If you've ridden horses for any amount of time, I'm sure you've encountered people saying things like, "Oh riding horses can't be that hard" or "horseback riding isn't a real sport" or "I’m sure I could probably do that!" from people who would be lucky to stay on a carnival pony. That's just how it goes.
If you've ridden horses for any amount of time, you also understand that riding horses can be really difficult, it is in fact a sport, and the majority of the population knows little to nothing about horses.
If I told you ways that you could improve your riding without being in the saddle, would you do be interested? Winter is coming, and let’s face it - we don’t ride as much as we would like to when our world turns into a frozen tundra. We can use this frigid season as a time to focus on staying in riding shape and we will be able to get a jump start on those spring tune ups! I've highlighted 4 simple exercises below that would be beneficial for any rider looking to improve their riding position; specifically their seat and leg.
When done properly, a squat is one of the most effective moves an athlete can do. Form is the absolute most important part of a squat, in order to strengthen the right areas and avoid injury. The speed throughout your maneuver should be constant - meaning use the same speed coming up as you did going down. From the side, when you are at the bottom of your squat, it should almost look like you're sitting in a chair. It is crucial to keep your knees from extending passed the front of your toes. As you're squatting, you want to force your weight down into and through your heels, so that you are able to wiggle your toes at any point during the move. Throughout the entire move, you need to brace your core to avoid back strain, and when you get to the top of the squat, squeeze your butt cheeks together. Then release your muscles, and repeat.
There are several variations available to make a great squat routine. Consider alternating the distance between your feet, your speed as your rise and fall, and the option to hold the squat at the bottom for varying lengths of time. Additionally, you can stop at any point in your rise and fall, hold for a couple seconds, and continue. This will correlate to a stronger leg in the saddle.
Planks can pack a real punch! Essentially you are bracing your entire core and holding it for as long as you can. Keep in mind, with almost any exercise the form is key. Your back needs to be straight, no sway backs!

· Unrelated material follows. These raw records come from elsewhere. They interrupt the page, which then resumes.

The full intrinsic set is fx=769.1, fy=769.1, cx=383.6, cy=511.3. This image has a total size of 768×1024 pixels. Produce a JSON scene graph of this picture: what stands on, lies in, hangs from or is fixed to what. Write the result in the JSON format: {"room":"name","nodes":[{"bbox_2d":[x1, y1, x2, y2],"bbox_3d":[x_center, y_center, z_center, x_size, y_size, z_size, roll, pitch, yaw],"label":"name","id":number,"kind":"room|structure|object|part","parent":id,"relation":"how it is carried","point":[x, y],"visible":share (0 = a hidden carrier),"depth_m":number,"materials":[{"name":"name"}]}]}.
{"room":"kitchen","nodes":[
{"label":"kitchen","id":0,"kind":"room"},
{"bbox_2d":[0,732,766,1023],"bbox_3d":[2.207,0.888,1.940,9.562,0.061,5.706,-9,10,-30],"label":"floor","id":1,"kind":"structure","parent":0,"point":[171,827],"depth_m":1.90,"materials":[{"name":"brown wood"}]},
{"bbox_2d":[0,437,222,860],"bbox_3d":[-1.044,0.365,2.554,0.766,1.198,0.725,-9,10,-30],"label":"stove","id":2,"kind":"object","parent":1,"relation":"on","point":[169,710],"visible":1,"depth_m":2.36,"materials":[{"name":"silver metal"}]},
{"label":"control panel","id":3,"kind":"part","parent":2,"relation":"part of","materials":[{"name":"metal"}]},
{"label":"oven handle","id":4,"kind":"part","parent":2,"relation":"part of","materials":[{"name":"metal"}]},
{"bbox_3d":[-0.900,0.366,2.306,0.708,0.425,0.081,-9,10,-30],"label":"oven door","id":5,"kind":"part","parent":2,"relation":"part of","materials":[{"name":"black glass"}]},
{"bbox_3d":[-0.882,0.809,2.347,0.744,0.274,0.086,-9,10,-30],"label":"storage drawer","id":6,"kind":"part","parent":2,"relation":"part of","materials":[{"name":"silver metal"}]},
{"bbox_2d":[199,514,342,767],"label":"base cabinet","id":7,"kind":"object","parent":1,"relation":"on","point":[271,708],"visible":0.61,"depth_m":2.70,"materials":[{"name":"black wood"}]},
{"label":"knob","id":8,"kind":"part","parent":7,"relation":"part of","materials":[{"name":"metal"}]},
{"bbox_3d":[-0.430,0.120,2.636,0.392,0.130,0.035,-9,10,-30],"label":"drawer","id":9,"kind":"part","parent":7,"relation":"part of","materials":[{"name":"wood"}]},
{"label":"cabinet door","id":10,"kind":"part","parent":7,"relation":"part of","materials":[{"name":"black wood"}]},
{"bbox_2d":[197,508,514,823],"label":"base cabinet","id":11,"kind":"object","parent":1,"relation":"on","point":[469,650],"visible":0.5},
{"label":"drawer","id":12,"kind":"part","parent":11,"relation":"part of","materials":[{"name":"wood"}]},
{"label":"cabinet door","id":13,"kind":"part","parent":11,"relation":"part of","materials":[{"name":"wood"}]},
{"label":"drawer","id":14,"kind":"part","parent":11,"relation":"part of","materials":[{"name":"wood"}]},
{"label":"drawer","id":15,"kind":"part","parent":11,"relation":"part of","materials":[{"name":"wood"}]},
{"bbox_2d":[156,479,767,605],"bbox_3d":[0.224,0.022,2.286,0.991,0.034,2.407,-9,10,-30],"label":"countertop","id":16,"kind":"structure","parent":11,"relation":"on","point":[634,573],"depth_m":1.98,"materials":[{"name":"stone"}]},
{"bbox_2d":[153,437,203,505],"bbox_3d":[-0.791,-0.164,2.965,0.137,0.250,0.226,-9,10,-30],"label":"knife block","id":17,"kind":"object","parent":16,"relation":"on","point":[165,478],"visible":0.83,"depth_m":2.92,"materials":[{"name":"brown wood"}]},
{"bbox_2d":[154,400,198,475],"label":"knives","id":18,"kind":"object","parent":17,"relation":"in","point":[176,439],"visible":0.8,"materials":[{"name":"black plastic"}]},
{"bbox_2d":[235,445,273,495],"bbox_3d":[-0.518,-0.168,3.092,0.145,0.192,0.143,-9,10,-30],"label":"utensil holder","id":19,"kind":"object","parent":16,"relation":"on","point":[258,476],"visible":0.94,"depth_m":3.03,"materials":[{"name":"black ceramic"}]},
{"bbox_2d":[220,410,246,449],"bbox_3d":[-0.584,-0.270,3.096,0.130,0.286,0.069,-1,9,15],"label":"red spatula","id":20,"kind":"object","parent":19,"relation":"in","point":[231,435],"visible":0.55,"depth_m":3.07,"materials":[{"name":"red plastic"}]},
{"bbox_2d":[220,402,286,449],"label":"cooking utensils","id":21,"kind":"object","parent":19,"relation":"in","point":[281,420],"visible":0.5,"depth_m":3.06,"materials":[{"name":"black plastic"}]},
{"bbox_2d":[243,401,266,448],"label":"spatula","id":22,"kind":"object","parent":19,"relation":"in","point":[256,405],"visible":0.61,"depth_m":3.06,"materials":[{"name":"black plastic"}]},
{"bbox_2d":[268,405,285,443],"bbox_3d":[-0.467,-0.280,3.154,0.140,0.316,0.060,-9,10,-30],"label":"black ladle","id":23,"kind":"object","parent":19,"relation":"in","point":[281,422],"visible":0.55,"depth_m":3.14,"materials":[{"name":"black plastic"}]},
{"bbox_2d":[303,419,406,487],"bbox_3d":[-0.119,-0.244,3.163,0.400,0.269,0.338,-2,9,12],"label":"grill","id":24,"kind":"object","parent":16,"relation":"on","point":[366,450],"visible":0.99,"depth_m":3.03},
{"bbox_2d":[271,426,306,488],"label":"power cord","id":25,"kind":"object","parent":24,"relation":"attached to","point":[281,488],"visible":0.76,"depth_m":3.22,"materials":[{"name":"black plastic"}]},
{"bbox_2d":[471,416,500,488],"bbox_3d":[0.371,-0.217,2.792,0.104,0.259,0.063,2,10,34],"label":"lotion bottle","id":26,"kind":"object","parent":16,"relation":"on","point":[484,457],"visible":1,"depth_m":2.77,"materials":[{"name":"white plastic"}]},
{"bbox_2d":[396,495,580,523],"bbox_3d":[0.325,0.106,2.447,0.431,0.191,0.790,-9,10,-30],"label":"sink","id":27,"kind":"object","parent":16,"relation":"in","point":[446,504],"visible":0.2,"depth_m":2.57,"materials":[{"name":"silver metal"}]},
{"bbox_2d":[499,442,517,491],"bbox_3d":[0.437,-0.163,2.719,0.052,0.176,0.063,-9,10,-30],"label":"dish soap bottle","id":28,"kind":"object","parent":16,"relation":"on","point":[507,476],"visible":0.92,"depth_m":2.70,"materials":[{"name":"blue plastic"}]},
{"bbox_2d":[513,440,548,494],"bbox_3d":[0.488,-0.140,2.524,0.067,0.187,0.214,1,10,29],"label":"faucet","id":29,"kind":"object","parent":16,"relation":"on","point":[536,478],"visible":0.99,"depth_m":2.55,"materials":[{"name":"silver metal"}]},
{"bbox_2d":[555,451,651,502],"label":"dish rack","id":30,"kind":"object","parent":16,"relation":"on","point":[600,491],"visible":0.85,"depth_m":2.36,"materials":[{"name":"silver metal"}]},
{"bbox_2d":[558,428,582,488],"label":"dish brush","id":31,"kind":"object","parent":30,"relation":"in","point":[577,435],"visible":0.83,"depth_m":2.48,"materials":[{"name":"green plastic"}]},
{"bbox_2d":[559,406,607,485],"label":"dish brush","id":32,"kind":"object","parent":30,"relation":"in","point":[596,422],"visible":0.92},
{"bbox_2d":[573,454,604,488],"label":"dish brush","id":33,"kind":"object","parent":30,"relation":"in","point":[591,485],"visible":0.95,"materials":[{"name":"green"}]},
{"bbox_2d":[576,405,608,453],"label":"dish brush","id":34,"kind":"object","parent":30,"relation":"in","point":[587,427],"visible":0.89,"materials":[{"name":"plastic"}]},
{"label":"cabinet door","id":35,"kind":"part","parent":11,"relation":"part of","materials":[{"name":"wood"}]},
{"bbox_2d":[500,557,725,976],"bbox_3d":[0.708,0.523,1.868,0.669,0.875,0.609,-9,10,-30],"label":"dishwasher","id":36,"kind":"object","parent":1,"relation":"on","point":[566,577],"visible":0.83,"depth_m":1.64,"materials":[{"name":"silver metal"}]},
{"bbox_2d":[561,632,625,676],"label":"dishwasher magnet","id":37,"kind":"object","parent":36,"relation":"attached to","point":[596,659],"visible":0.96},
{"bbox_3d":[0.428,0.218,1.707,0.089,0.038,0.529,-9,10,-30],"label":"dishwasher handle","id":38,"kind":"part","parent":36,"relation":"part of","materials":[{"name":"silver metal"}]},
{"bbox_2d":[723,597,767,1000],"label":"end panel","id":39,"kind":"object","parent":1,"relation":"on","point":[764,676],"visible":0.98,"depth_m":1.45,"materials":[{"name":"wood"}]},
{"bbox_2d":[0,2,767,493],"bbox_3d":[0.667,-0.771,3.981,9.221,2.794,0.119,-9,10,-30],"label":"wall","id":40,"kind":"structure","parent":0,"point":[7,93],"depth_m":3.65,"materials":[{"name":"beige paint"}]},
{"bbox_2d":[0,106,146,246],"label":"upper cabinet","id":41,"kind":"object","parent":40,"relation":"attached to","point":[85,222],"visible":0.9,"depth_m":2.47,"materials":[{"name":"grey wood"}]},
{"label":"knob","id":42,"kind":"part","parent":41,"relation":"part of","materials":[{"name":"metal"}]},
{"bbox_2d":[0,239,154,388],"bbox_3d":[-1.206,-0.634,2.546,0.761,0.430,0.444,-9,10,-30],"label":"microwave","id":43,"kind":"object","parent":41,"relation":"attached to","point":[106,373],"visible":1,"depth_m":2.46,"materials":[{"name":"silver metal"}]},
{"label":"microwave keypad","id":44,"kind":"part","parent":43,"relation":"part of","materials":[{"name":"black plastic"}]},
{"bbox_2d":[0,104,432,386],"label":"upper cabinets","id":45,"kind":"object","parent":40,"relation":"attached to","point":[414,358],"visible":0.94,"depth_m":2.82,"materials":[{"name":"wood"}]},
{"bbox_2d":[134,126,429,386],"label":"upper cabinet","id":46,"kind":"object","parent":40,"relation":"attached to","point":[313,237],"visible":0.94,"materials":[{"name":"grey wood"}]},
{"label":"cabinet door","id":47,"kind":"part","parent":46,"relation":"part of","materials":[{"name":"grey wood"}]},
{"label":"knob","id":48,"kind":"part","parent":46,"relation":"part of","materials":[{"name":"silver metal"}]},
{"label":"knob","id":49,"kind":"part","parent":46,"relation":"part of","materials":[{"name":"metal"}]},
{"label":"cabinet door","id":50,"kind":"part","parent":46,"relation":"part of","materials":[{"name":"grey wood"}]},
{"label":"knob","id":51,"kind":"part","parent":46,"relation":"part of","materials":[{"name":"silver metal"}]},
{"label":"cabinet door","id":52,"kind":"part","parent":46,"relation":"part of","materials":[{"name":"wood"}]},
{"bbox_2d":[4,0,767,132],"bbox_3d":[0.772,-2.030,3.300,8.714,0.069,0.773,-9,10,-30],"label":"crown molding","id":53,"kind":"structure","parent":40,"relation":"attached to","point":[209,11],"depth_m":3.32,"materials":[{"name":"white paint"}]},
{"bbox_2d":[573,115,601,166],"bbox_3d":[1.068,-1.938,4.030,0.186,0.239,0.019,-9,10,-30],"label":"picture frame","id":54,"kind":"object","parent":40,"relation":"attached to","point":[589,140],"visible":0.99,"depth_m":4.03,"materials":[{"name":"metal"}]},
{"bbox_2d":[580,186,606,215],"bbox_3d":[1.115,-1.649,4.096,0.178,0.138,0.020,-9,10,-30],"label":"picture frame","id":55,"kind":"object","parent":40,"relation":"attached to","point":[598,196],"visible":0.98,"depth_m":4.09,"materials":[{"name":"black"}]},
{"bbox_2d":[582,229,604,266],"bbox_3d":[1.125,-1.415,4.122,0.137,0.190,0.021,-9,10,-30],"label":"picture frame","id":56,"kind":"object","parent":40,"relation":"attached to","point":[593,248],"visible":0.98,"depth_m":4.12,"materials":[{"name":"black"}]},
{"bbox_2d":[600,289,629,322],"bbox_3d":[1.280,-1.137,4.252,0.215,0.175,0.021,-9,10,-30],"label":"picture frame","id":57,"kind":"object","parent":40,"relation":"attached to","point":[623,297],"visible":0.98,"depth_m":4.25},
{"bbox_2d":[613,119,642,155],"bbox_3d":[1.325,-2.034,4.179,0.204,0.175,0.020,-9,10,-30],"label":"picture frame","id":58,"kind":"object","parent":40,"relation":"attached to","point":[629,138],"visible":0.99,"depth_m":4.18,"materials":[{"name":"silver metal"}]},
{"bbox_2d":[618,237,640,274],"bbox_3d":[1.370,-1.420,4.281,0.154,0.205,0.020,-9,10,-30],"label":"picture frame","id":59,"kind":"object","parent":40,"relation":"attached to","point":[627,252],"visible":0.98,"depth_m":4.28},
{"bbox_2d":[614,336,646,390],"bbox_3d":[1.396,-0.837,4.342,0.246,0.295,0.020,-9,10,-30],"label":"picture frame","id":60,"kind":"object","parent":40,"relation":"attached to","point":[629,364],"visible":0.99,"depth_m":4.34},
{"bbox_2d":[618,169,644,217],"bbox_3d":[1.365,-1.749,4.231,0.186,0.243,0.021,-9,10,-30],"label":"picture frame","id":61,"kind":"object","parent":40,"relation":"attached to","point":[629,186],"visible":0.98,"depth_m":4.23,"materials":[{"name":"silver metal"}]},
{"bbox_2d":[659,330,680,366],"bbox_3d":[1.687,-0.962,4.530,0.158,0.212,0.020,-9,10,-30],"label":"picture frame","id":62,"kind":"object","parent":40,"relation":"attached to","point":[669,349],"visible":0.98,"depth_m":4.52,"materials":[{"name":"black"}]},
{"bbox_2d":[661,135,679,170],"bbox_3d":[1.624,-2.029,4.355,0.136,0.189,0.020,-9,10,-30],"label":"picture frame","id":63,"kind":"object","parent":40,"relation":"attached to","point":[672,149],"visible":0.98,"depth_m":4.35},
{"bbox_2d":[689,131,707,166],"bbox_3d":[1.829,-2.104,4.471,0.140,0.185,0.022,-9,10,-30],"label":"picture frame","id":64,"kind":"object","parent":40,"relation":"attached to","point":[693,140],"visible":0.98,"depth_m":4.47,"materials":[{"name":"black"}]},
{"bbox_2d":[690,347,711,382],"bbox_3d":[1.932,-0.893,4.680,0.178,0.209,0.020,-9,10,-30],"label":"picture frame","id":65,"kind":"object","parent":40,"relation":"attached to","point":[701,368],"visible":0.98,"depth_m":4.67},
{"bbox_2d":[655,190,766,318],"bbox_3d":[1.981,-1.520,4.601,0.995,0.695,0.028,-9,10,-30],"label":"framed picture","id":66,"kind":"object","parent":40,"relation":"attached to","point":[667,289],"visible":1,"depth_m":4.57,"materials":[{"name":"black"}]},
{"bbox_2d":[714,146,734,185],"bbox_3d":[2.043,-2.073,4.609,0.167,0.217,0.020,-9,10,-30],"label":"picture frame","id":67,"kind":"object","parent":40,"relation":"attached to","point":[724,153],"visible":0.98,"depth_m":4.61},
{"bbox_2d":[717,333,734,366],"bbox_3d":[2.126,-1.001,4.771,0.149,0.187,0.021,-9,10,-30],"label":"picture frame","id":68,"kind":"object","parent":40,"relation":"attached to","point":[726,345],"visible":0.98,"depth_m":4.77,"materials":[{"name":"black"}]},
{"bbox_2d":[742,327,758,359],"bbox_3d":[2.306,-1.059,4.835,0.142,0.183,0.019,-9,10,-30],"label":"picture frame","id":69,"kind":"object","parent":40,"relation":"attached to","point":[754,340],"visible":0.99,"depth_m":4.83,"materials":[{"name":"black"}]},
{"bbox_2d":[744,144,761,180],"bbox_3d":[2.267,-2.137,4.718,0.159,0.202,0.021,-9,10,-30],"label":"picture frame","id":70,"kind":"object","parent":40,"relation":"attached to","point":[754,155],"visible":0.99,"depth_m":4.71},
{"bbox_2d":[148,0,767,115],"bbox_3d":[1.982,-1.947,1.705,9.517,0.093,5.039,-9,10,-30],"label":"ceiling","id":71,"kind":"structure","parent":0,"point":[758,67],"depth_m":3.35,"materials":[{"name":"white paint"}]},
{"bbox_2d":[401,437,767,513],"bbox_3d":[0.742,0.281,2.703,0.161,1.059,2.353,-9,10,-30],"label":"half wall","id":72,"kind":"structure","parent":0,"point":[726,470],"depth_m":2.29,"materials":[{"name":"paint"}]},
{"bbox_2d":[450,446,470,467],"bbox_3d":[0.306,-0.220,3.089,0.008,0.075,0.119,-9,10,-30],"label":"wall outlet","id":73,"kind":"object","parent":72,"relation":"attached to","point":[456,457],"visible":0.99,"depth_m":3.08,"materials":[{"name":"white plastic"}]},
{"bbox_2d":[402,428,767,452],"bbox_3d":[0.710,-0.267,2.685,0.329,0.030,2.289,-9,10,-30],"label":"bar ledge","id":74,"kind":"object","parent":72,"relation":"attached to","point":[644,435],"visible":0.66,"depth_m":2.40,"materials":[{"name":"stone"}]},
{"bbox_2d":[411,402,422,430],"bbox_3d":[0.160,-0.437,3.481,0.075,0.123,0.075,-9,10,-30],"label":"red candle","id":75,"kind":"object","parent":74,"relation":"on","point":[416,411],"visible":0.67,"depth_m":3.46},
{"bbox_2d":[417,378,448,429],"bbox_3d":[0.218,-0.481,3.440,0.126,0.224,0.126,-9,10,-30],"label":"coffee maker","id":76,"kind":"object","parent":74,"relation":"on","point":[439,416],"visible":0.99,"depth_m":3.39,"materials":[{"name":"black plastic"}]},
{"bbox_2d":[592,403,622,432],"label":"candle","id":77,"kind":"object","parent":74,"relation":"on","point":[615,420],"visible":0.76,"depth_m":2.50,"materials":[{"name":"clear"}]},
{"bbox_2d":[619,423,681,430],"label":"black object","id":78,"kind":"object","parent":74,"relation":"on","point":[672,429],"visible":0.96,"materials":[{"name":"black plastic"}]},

You don't want your butt in the air, and you need to hold your head and neck level with the rest of your body.
There are endless variations of planks to continue to challenge yourself - here is a list of 47 variations to try! >> greatist.com/move/plank-variations-for-core-strength << A strong core will correlate to a better posture and more secure seat in the saddle.
3. Core Stretches
In combination with working your core, you want to stretch it as well to increase mobility while increasing strength. There are three great poses highlighted in the article here >> http://ellavateyoga.com/poses/virabhadrasana-ii-warrior-ii-pose-2/ << that you should work into your nightly routine! Fitness magazine says it is an eight minute workout, I think you can squeeze it in! Cow pose; you're on your hands and knees inhaling while arching your back down and lifting your chin. Cat pose; you're on your hands and knees exhale while bracing your core and tucking your head down. Child's pose; you're starting on your hands and knees and you're going to shift your weight back to rest your rear in between your heels with your forearms on the ground. You need to do one of each pose, making it a set of 3, and repeat at least 5 times. These stretches will prevent you from becoming stiff and bracey in the saddle.
4. Warrior Pose
Yoga is known as a workout requiring a teamwork between body and mind. Pilates and yoga are both a great workout for any rider, however we’re focusing on the warrior pose, technically Warrior II, which is demonstrated here >> http://ellavateyoga.com/poses/virabhadrasana-ii-warrior-ii-pose-2/ << because it will help you to open up your hips and also stretch your hip flexors. This pose will correlate to a longer deeper leg, and a more relaxed, secure seat in the saddle.
As with any workout, be sure you are in the physical condition that allows you to safely complete these exercises. Gradually introduce yourself to any new workout routine, and take breaks as you feel necessary. You want to push yourself to be better, but you don’t want to injure yourself.